Opening April 26th “Milestones in Astronomy: The Drapers of Hastings”

Chasing the Moon, Part II

Henry Draper in Civil War uniform. He served as an army surgeon in 1862.

In the last post we described how John William Draper took the first photographs of the moon. His son, Henry, was also a physician and an avid amateur photographer. In 1857 he visited Ireland and the world’s largest reflecting telescope built by the Earl of Rosse in the 1840s. When he came back to the United States, he began to build his own observatory on the family property in Hastings.

The observatory, completed in 1860, was very much a home-made affair, constructed with help from his father and his brother, Daniel. They polished the mirrors for the telescope by walking on a treadmill.

Henry Draper’s observatory, ca. 1880, showing both the first dome, built in 1860, on the far right, and the later dome in the center.

In 1863 Henry took a series of photographs of the moon through his telescope that showed far more of the moon’s features than any photographs taken previously, or for several decades to come. They were so sharp that the moon could be enlarged up to 50 inches in diameter without loosing any detail. They conveyed the appearance of the moon so vividly that at the time they were referred to as “portraits”. The director of the Smithsonian Institution visited Henry’s observatory and was so impressed that he asked Henry to write a description of his process, which the Smithsonian later published.

One of the 1500 photographs of the moon taken by Henry Draper in 1863.

The most spectacular of Henry’s moon photographs was taken September 3, 1863. It was reproduced in Harper’s Magazine in 1864 next to a long, rambling article about the place of the Moon in human history. The publication of his photographs made Henry Draper famous, and his observatory became a place of pilgrimage for dedicated astronomers until his death in 1882.

In 1869, Henry constructed a second observatory adjoining the first, in order to house a new and larger telescope. With this, he took some of the earliest photographs of comets, lunar eclipses, and nebulae, and the first photograph of the spectrum of a star.

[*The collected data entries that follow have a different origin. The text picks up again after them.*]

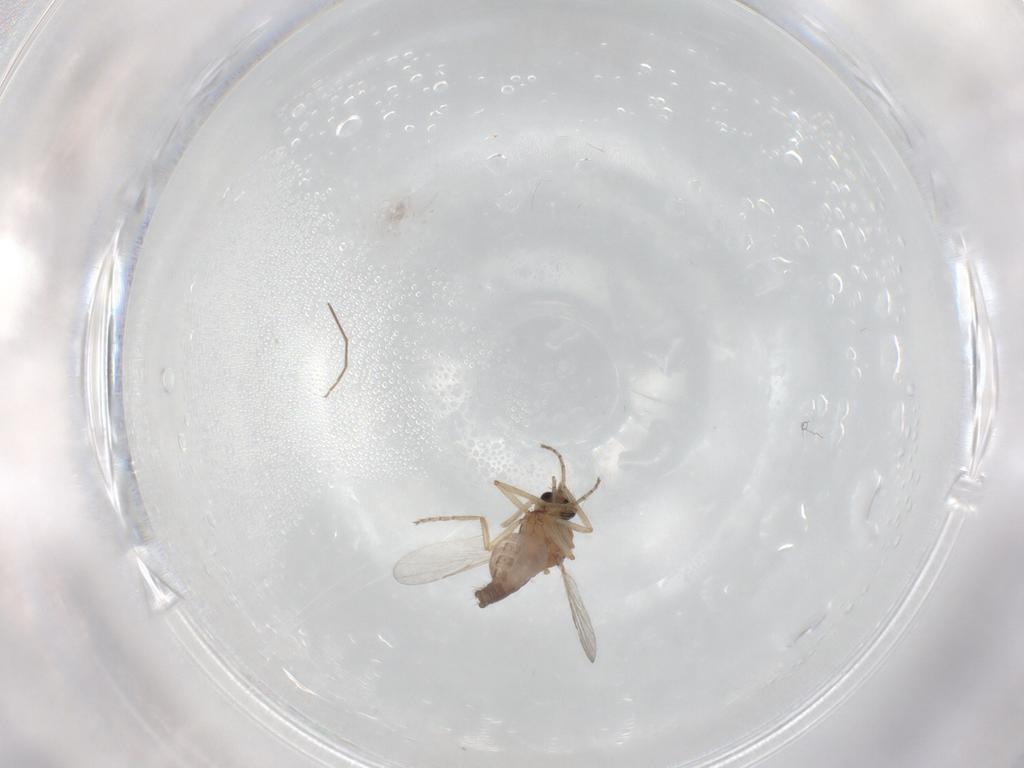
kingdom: Animalia
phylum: Arthropoda
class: Insecta
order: Diptera
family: Ceratopogonidae
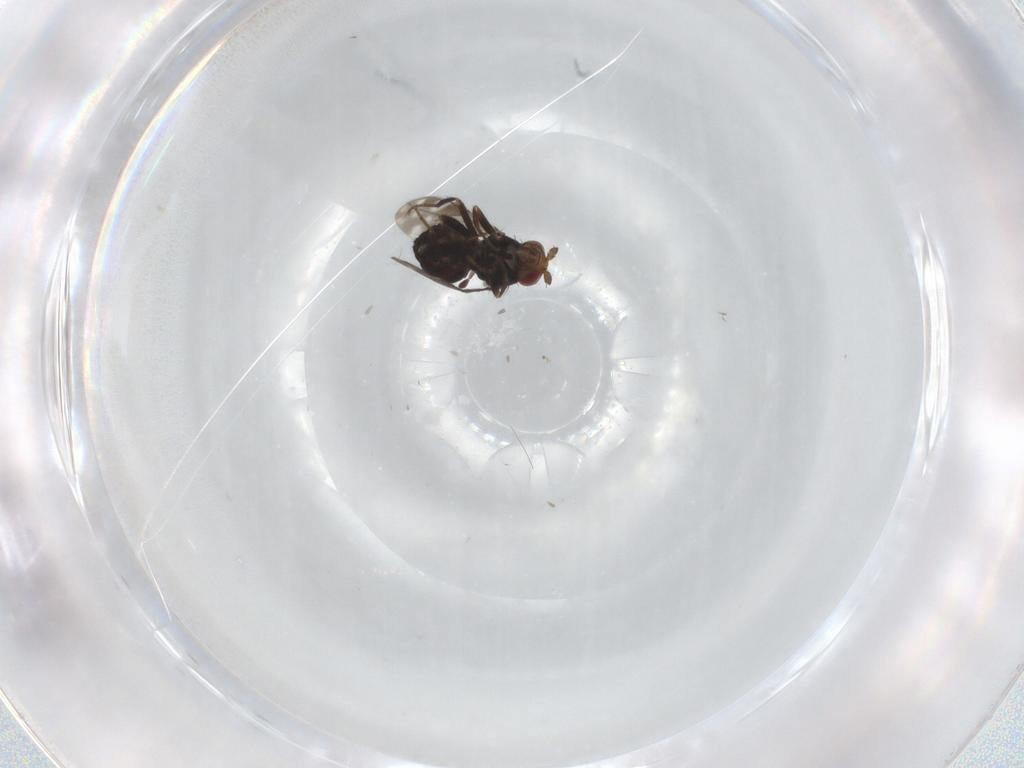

Part of the observatory building was destroyed by fire in 1905. The remainder became a private residence. We are proud to say that now, after a 1996 restoration, the Draper observatory is the home of the Hastings Historical Society, which also houses an important collection Draper family letters, books, and photographs.

Draper Cottage, home of the Hastings Historical Society, at 407 Broadway, in the middle of Draper Park.